• **Assignment**
A partial copy is required: transcribe exactly the lines from the one containing "right knee: (238, 445)" through the last line below, without any pictures.

• **Material for this exercise**
=======
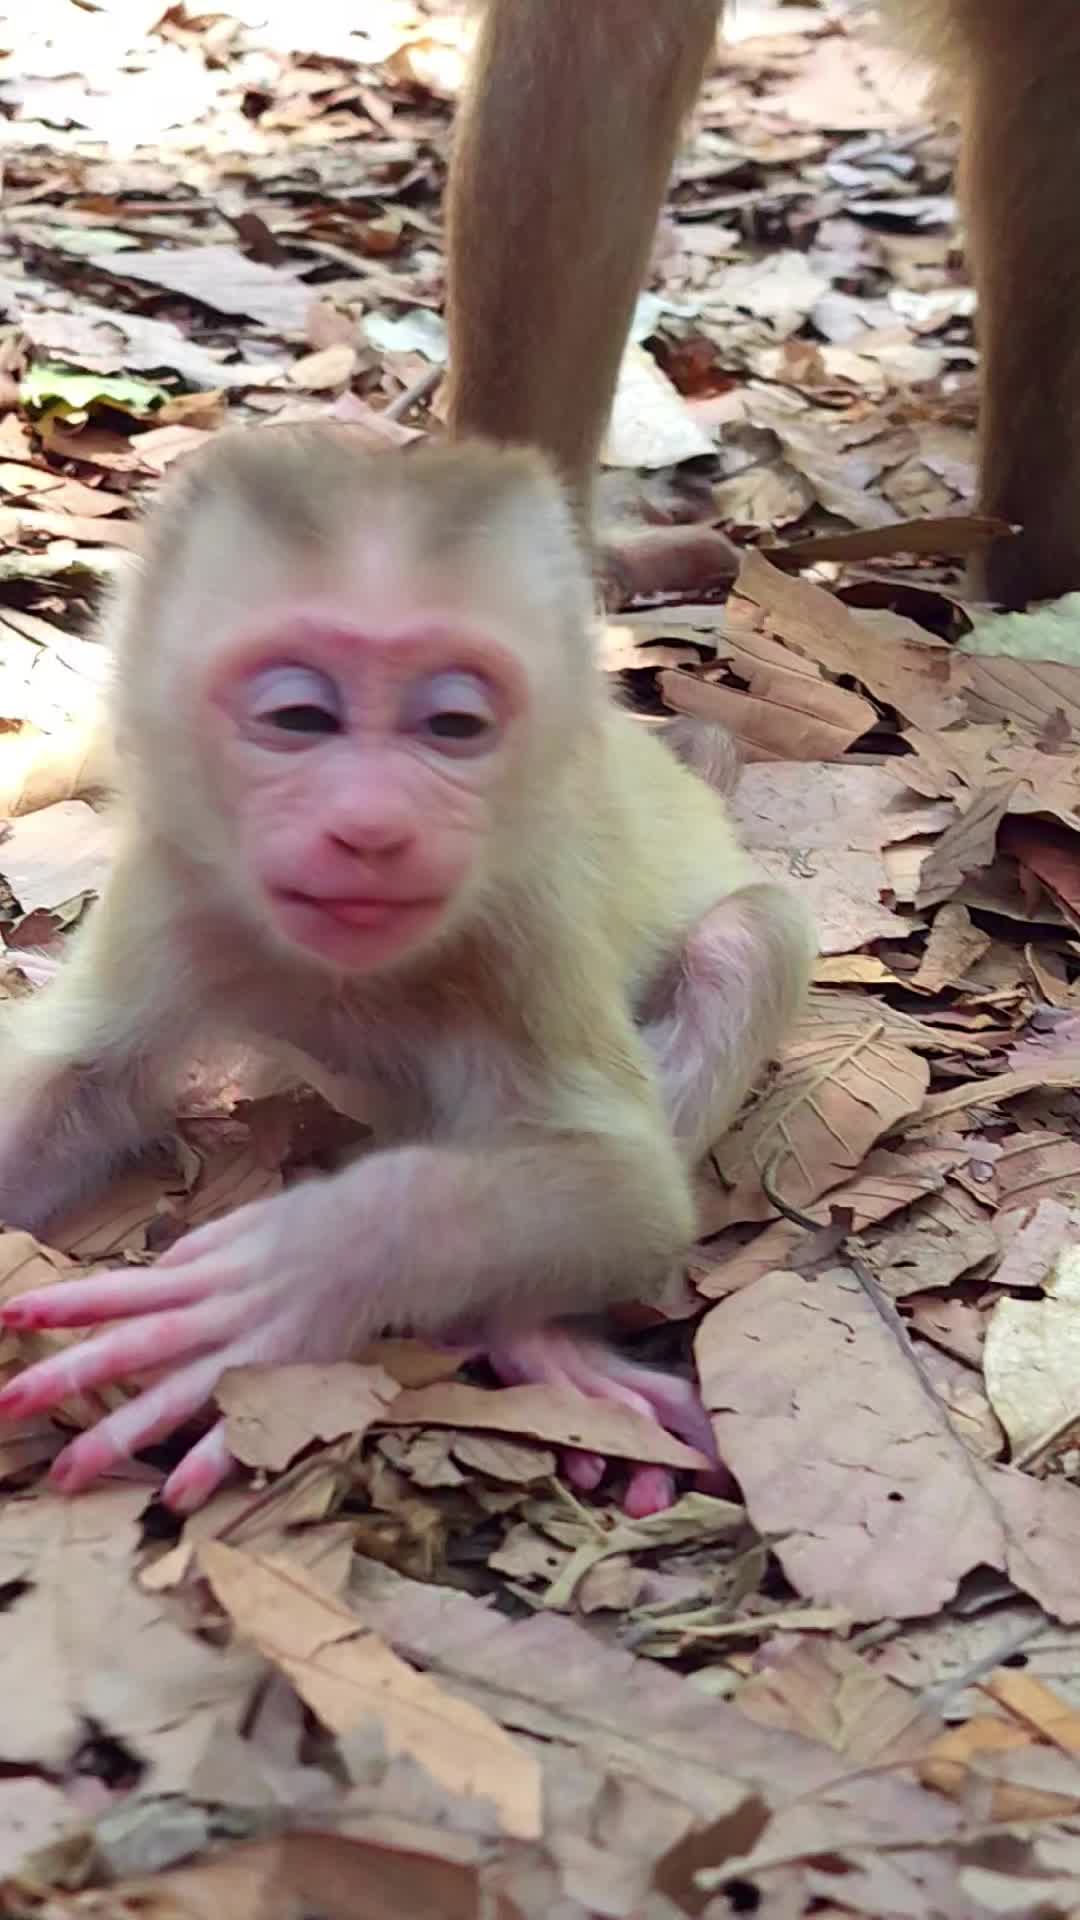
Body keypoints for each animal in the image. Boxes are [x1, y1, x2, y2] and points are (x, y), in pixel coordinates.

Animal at [0, 427, 814, 1517]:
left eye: (454, 727)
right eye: (299, 717)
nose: (373, 827)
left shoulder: (523, 917)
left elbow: (629, 1193)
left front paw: (315, 1261)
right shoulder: (174, 883)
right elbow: (82, 1084)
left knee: (743, 942)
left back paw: (534, 1335)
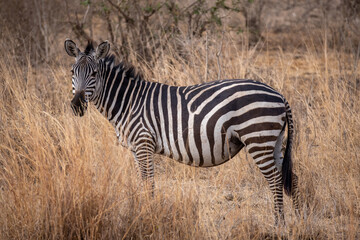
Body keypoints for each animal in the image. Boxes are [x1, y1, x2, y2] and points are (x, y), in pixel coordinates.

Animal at [63, 39, 300, 223]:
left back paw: (278, 223)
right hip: (274, 142)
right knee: (290, 177)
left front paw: (148, 216)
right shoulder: (135, 149)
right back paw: (298, 221)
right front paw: (141, 212)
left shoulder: (143, 143)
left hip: (258, 140)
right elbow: (142, 182)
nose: (76, 106)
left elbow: (149, 182)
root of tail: (279, 94)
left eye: (94, 73)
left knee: (275, 179)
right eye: (72, 72)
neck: (127, 102)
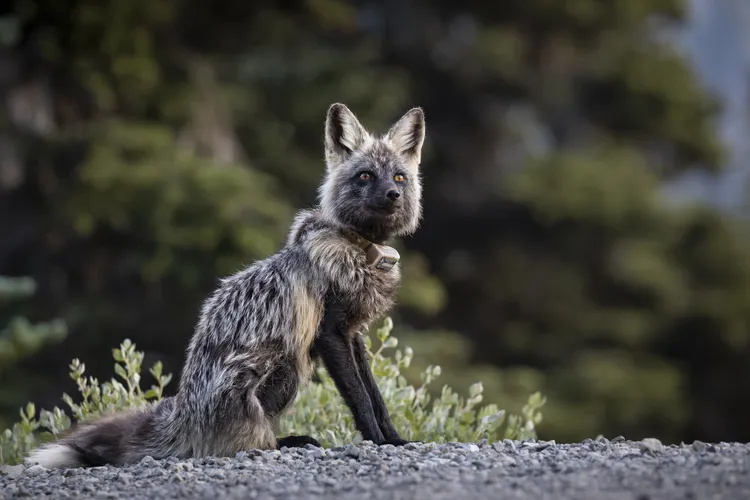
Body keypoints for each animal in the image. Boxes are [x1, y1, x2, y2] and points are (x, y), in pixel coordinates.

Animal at [25, 102, 427, 468]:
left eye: (398, 178)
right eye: (365, 176)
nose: (392, 195)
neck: (358, 249)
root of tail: (183, 412)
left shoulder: (354, 333)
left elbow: (376, 396)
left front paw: (395, 438)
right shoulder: (330, 332)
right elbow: (361, 399)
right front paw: (378, 441)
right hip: (287, 365)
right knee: (238, 445)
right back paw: (285, 443)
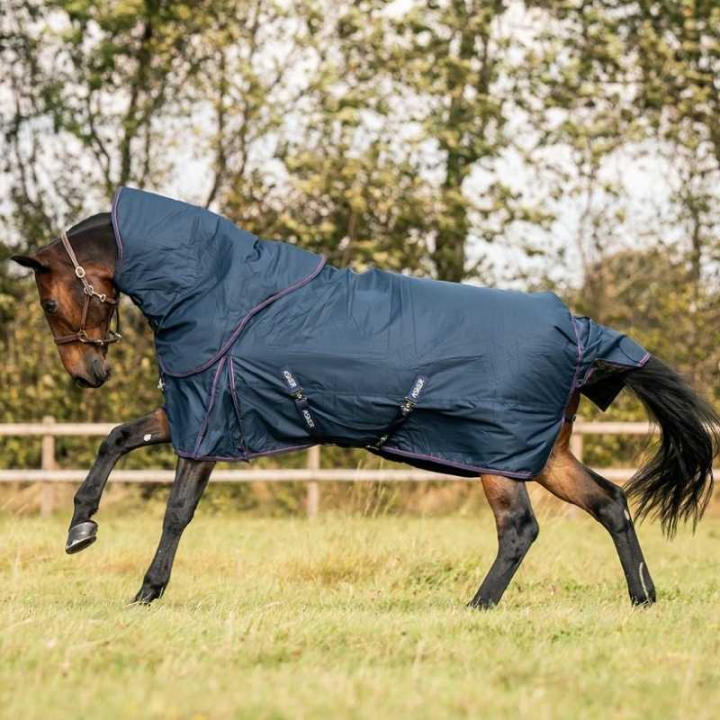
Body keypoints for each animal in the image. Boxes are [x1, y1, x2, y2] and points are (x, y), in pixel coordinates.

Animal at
=======
• **Answer to this exercise**
right knee: (238, 445)
right back paw: (285, 443)
Body keypoints for each animal in the image. Boxes are [x1, y1, x2, y2] and points are (x, y), in pixel coordinates.

Animal at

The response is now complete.